__Listed entries__:
◇ ◇ ◇

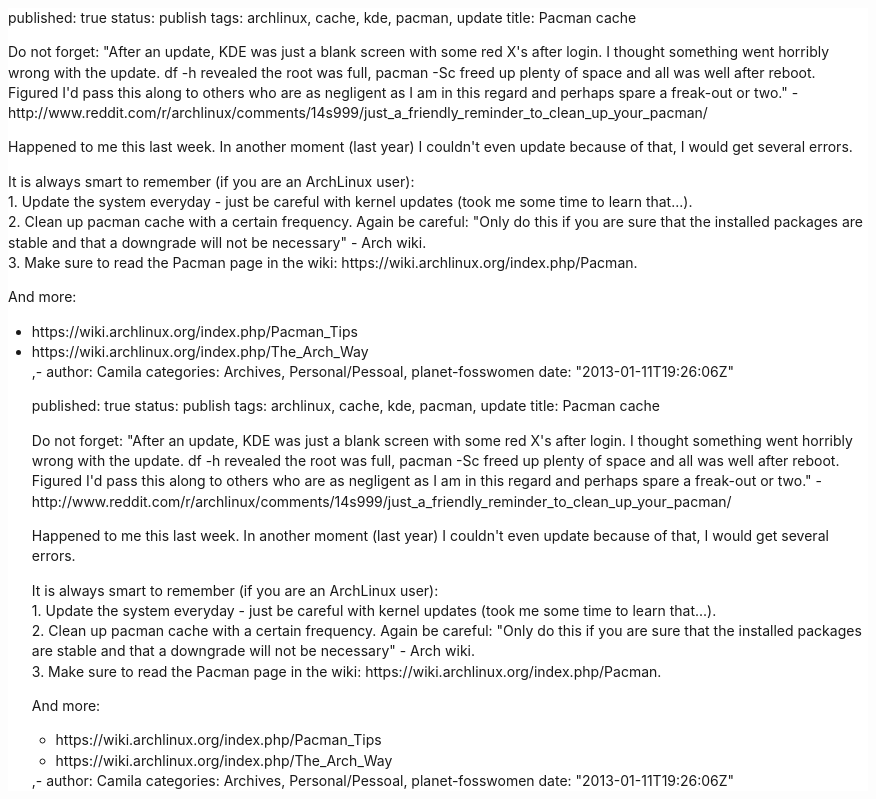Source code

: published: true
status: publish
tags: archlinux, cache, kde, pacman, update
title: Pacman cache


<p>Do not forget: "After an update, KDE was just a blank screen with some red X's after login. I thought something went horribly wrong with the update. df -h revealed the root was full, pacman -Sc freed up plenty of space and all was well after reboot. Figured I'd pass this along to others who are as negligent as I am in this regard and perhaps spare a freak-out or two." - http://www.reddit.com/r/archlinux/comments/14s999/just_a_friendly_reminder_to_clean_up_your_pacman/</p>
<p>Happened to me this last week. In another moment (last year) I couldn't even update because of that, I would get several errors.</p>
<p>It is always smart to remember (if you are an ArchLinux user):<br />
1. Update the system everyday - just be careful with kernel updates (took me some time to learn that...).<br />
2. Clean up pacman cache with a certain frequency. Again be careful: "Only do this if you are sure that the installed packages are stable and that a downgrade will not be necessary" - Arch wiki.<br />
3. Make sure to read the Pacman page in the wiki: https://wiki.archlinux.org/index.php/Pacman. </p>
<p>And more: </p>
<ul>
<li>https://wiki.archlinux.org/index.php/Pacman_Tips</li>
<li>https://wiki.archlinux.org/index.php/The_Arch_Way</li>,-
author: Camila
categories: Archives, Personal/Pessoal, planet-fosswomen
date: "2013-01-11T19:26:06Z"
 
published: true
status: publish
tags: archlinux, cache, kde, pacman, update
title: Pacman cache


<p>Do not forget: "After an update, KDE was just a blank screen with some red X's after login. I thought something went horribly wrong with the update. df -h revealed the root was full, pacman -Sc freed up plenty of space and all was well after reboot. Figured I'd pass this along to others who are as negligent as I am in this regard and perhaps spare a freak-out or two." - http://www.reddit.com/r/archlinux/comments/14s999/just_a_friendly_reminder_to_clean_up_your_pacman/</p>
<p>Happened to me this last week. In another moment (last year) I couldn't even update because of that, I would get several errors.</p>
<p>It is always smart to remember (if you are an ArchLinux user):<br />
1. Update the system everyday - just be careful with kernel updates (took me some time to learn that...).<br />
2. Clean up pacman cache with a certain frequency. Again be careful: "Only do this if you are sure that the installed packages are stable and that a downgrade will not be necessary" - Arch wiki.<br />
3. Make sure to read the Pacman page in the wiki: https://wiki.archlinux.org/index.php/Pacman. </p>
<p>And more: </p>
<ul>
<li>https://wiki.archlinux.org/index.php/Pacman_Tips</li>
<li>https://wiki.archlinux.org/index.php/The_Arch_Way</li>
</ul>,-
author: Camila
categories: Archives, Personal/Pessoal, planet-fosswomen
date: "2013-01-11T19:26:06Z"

◇ ◇ ◇

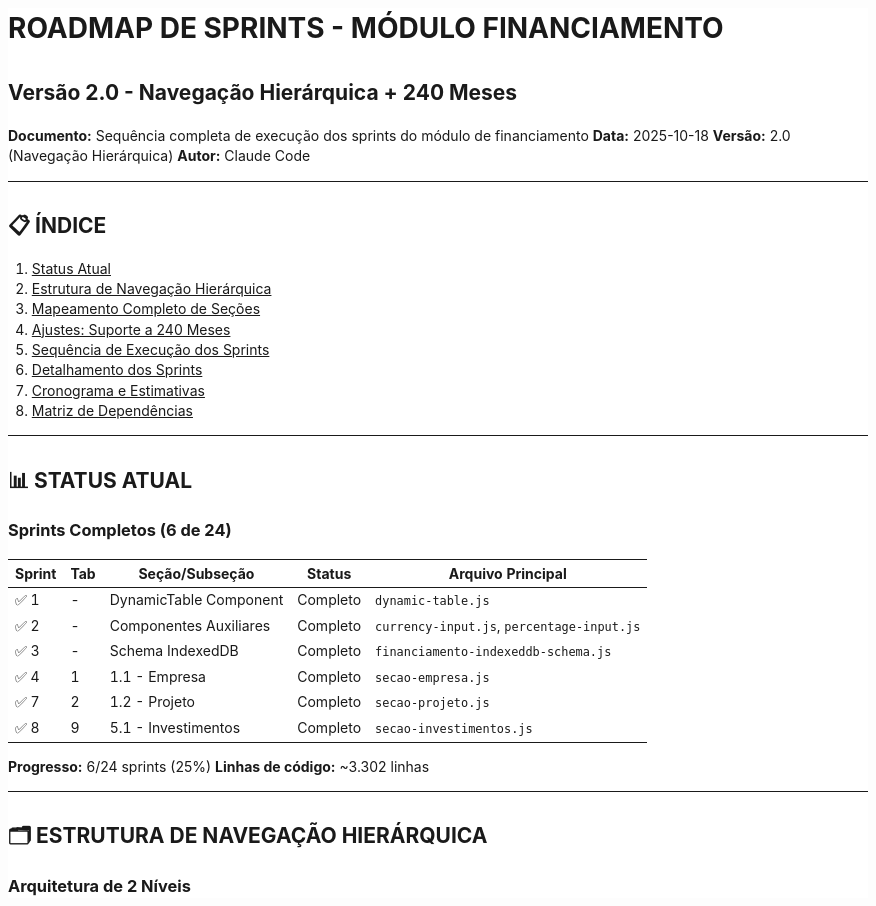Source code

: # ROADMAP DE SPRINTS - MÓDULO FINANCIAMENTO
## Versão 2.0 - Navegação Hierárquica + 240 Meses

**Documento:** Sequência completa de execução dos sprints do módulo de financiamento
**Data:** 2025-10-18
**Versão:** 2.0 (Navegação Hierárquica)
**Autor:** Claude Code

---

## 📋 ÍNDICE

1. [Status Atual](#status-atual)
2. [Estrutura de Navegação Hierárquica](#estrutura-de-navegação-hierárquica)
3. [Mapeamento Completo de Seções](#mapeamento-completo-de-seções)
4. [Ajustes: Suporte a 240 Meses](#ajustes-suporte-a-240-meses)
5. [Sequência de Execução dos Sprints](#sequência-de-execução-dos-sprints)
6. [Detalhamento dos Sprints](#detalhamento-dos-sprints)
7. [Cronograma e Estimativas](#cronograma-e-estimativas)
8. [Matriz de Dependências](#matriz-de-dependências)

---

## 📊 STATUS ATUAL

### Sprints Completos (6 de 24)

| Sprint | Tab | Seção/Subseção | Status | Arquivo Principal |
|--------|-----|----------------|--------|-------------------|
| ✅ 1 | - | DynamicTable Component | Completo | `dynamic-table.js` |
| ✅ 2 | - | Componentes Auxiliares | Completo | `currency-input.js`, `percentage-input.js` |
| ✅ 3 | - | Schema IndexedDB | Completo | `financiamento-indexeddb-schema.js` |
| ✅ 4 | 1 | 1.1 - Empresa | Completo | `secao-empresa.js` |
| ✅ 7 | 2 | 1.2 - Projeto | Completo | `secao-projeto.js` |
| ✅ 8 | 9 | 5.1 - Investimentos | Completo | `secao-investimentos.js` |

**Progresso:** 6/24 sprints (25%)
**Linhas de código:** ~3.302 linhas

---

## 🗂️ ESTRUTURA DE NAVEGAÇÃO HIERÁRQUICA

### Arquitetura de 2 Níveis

◇ ◇ ◇

__Task goal__: Everything above from the line containing "## 🗂️ ESTRUTURA DE NAVEGAÇÃO HIERÁRQUICA" through the line containing "### Arquitetura de 2 Níveis" must be copied exactly. Nothing outside that range belongs in the answer.

__Task output__:
## 🗂️ ESTRUTURA DE NAVEGAÇÃO HIERÁRQUICA

### Arquitetura de 2 Níveis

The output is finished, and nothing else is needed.